We decided to roll our own cache but are seeing approximately the same behavior. 10s of megabytes are being exchanged during synchronization but they are not flooded. There is a back and forth data -> ack conversation at the application level but it looks like some of the messaging is never reaching the remote.
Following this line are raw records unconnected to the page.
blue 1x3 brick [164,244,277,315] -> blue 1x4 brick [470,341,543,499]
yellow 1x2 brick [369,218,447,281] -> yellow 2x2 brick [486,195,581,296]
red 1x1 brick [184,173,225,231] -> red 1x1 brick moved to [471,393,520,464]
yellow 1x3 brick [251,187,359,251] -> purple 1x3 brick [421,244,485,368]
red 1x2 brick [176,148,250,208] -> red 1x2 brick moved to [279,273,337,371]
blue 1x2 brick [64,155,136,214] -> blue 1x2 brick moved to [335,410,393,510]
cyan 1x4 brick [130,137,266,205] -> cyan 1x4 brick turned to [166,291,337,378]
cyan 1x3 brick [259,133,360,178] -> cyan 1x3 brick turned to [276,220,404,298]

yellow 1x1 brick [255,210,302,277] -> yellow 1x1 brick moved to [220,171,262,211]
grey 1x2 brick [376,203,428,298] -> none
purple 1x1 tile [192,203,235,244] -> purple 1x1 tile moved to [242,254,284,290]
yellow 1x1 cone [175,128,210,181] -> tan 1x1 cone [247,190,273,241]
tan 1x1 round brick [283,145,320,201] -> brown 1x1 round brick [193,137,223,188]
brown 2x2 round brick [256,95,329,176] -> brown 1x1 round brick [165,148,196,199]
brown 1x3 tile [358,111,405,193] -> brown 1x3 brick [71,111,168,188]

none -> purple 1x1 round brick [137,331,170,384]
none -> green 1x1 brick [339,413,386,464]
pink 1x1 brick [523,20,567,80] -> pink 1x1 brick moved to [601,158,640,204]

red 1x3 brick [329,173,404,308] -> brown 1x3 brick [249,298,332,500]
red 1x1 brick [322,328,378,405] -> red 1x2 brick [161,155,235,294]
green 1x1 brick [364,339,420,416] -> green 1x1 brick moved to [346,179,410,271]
In looking at the UNICAST trace logging I'm seeing the following:
# my application starts a cache refresh operation
01:02:12.003 [Incoming-1,mprewCache,i-f6a9d986] DEBUG c.m.e.q.c.l.DistributedMapManager - i-f6a9d986: from i-d2e29fa2: search:REFRESH
01:02:12.003 [Incoming-1,mprewCache,i-f6a9d986] INFO c.m.e.q.c.l.DistributedMapRequest - starting REFRESH from i-d2e29fa2 for map search, map-size 62373
01:02:12.003 [Incoming-1,mprewCache,i-f6a9d986] DEBUG c.m.e.q.c.l.DistributedMapManager - i-f6a9d986: to i-d2e29fa2: search:PUT_MANY, 50 keyValues
# transmits a block of 50 values to the remote but this never seems to get there
01:02:12.004 [Incoming-1,mprewCache,i-f6a9d986] TRACE o.j.p.UNICAST - i-f6a9d986 --> DATA(i-d2e29fa2: #11, conn_id=10)
# acks another window
01:02:12.004 [Incoming-1,mprewCache,i-f6a9d986] TRACE o.j.p.UNICAST - i-f6a9d986 --> ACK(i-d2e29fa2: #4)
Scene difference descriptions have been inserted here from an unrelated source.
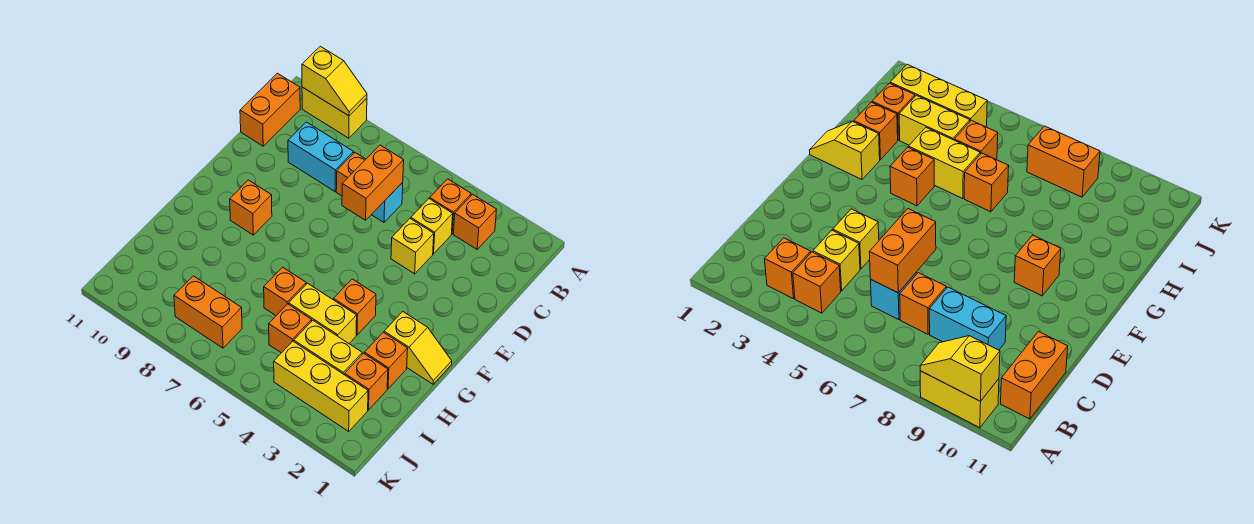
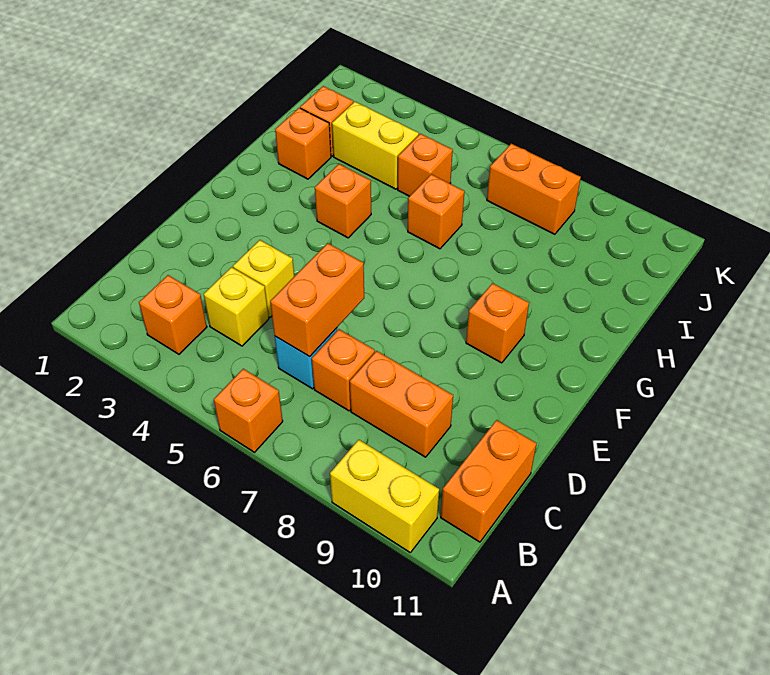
yellow 1x2 slope [302,46,367,116] -> none
orange 1x1 brick [430,179,471,234] -> orange 1x1 brick moved to [214,369,283,452]
cyan 1x2 brick [288,122,354,192] -> orange 1x2 brick [350,351,453,457]
yellow 1x2 slope [384,312,452,384] -> none
yellow 1x2 brick [289,283,357,343] -> none
yellow 1x3 brick [274,341,368,431] -> none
# these XMITs happen for over and over until 01:30:40
01:02:12.208 [Timer-2,mprewCache,i-f6a9d986] TRACE o.j.p.UNICAST - i-f6a9d986 --> XMIT(i-d2e29fa2: #6)
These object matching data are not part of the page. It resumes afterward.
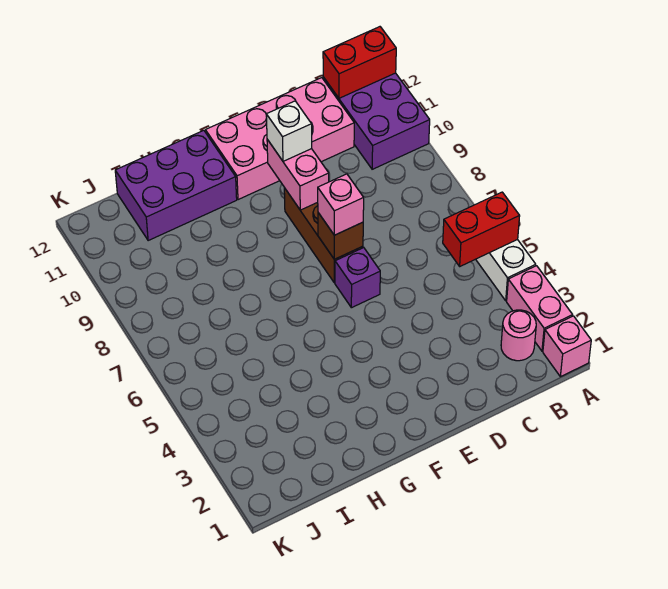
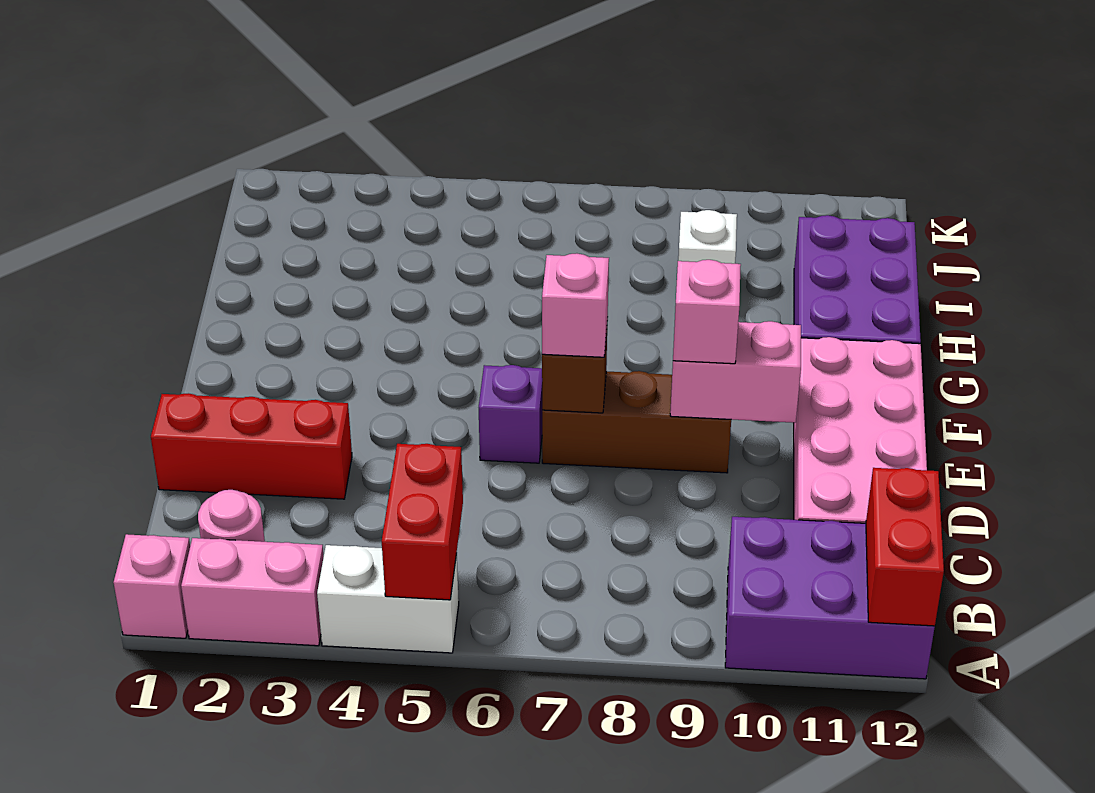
none -> red 1x3 brick [151,393,352,499]
none -> pink 1x1 brick [673,260,741,364]
white 1x1 brick [266,101,312,161] -> white 1x1 brick moved to [678,210,737,264]

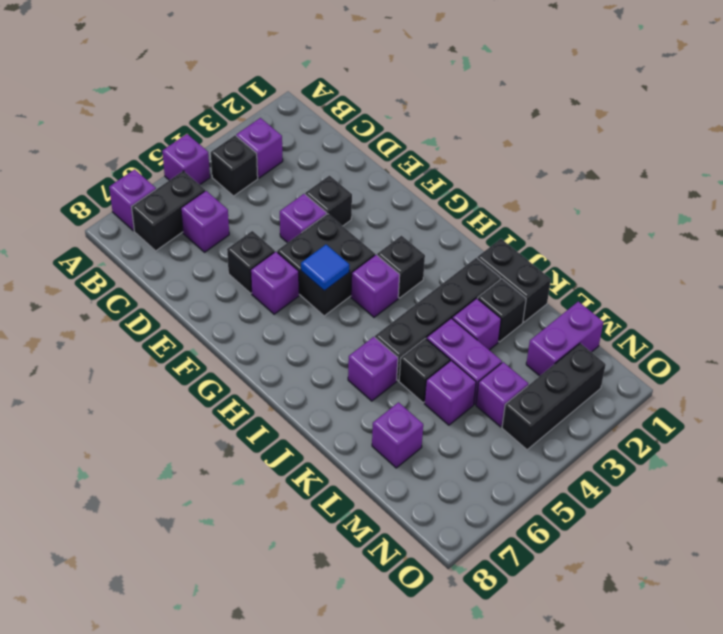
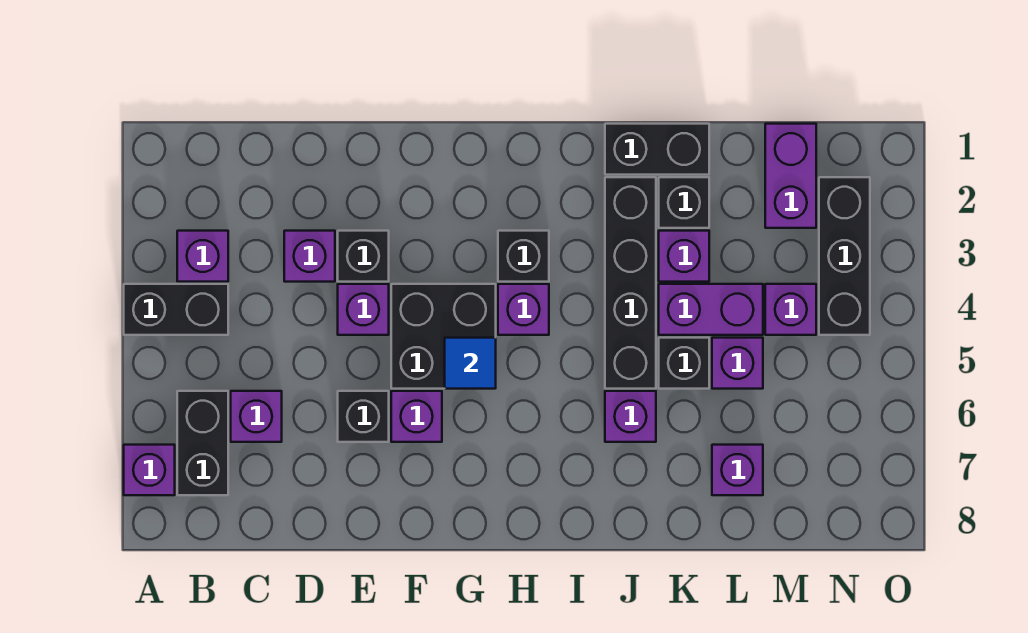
purple 1x1 brick [162,134,210,185] -> purple 1x1 brick moved to [284,231,335,282]
black 1x1 brick [211,136,258,196] -> black 1x2 brick [124,284,228,335]

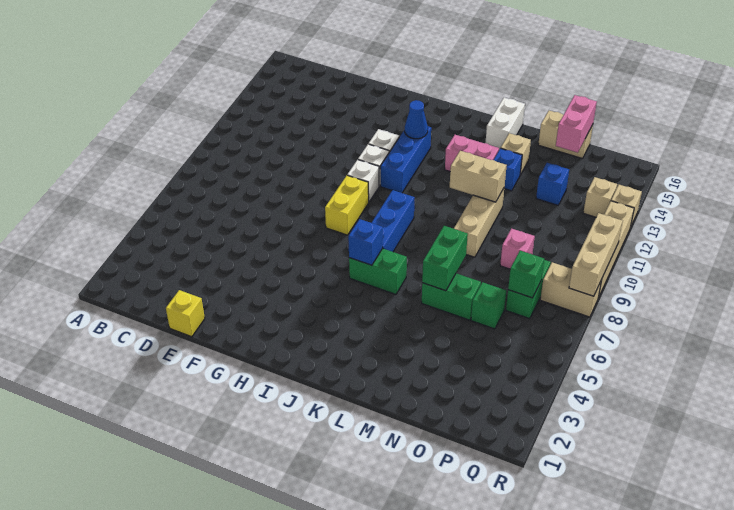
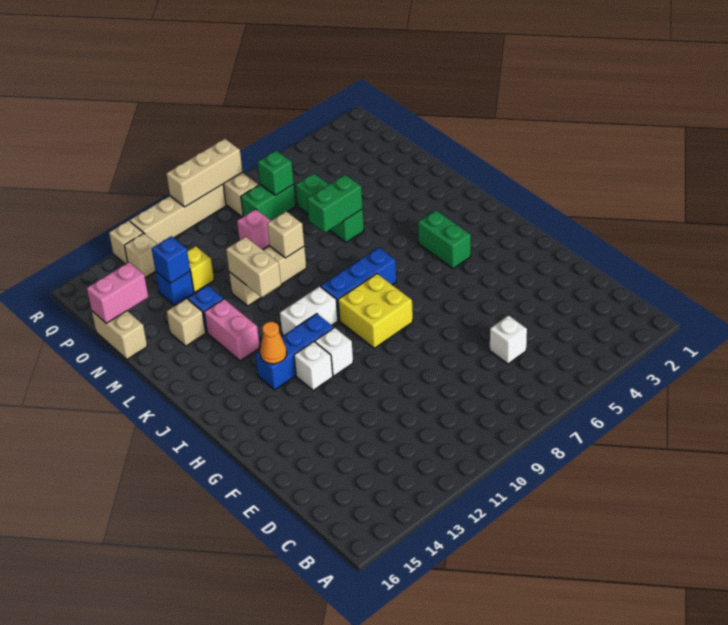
yellow 1x1 brick [166,290,205,337] -> yellow 1x1 brick moved to [187,246,214,292]
yellow 1x2 brick [325,175,369,235] -> yellow 2x2 brick [338,274,413,348]
white 1x1 brick [347,160,379,202] -> white 1x1 brick moved to [490,316,527,364]
blue 1x1 cone [405,100,428,139] -> orange 1x1 cone [260,322,287,364]
green 1x2 brick [349,249,407,294] -> green 1x2 brick moved to [418,210,471,269]
blue 1x1 brick [348,219,383,265] -> blue 1x1 brick moved to [152,236,190,283]
white 1x2 brick [486,97,525,150] -> white 1x2 brick moved to [280,286,338,335]
none -> tan 1x1 brick [267,212,304,258]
01:02:12.209 [Timer-2,mprewCache,i-f6a9d986] TRACE o.j.p.UNICAST - i-f6a9d986 --> XMIT(i-d2e29fa2: #7)
01:02:12.209 [Timer-2,mprewCache,i-f6a9d986] TRACE o.j.p.UNICAST - i-f6a9d986 --> XMIT(i-d2e29fa2: #8)
...
Here's our Jgroups stack. We replace the PING
protocol at runtime with our own EC2_PING
version which uses AWS calls to find other cluster member candidates. This is not a connection issue.
Any ideas why some of the packets are not arriving at their destination?